NEW YORK, July 16 (Reuters) - Analysts pressured Goldman Sachs Group Inc Chief Financial Officer Harvey Schwartz on Tuesday to disclose how close the bank is to meeting new leverage ratio requirements proposed last week by regulators.
In a conference call, eight analysts asked questions about the ratio, but Schwartz refused to provide an estimate of where Goldman stands.
“Our first assessment is we’re very comfortable with where we are,” he said, later adding that “the only reason I’m not being more specific about numbers at this stage is the team really hasn’t had the time to go through the kind of diligence that we would normally want them to.”
Schwartz also cautioned that the rule is not final, and may change before being implemented. As it stands, banks will have to hold equity capital equal to 6 percent of total assets at bank subsidiaries and 5 percent of total assets at broader holding companies by 2018.

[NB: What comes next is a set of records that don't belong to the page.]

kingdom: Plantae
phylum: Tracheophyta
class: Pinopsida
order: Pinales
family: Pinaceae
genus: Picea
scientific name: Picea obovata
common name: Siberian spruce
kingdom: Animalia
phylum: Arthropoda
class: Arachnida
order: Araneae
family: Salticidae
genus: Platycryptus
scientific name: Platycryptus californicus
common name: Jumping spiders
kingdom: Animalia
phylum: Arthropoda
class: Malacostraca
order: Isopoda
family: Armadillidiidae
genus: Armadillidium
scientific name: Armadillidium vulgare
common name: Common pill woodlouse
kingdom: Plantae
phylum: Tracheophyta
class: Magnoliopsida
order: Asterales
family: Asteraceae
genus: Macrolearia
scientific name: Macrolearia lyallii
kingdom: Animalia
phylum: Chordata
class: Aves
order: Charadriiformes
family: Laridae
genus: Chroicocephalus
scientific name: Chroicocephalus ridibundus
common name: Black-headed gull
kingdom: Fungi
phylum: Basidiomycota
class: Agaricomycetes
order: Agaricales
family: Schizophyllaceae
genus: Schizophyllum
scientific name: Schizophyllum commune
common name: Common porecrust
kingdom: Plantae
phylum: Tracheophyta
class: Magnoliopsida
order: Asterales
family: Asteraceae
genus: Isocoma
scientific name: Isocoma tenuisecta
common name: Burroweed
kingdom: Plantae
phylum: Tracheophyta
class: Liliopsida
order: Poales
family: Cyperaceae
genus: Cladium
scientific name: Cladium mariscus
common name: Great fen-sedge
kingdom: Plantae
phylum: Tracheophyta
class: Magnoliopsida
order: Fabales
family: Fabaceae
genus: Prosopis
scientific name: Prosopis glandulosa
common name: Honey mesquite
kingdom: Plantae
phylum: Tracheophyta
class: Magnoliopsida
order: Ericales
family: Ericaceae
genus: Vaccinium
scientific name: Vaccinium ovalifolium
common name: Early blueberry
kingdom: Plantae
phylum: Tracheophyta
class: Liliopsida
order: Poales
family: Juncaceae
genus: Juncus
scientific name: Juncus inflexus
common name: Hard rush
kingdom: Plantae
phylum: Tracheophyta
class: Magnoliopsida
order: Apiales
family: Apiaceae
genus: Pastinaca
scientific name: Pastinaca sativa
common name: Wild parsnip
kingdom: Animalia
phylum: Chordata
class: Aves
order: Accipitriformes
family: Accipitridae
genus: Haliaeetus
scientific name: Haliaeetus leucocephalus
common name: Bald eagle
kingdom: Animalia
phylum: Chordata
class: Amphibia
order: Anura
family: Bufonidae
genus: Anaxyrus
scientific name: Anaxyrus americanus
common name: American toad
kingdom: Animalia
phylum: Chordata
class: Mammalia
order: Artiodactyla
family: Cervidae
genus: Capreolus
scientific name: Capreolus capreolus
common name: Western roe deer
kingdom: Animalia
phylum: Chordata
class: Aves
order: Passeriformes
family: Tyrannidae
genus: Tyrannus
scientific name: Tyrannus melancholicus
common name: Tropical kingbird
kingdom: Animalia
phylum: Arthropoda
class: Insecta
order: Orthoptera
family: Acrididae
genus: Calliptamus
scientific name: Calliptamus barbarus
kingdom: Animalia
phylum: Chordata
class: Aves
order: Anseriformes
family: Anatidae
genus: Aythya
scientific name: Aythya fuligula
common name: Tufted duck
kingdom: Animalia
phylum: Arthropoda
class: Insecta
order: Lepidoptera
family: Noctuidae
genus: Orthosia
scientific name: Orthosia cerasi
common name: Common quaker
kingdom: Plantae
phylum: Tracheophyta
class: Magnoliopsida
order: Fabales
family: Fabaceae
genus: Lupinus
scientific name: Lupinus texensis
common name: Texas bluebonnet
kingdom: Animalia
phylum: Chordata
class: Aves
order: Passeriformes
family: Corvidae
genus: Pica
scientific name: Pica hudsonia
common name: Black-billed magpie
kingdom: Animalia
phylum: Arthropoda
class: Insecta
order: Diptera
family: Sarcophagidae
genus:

CLSA analyst Mike Mayo questioned Schwartz aggressively about the lack of disclosure, asking him to give some kind of estimate.
“What I hear you saying is, ‘Trust us, we will be there,’” said Mayo. “On the other hand, you’re not disclosing a number like your peers have done and perhaps other peers will do. So on a disclosure basis, you’re behind peers.”
Other large banks that have reported earnings in recent days, including JPMorgan Chase & Co, Wells Fargo & Co and Citigroup Inc, have all made disclosures about estimated leverage ratios under new rules.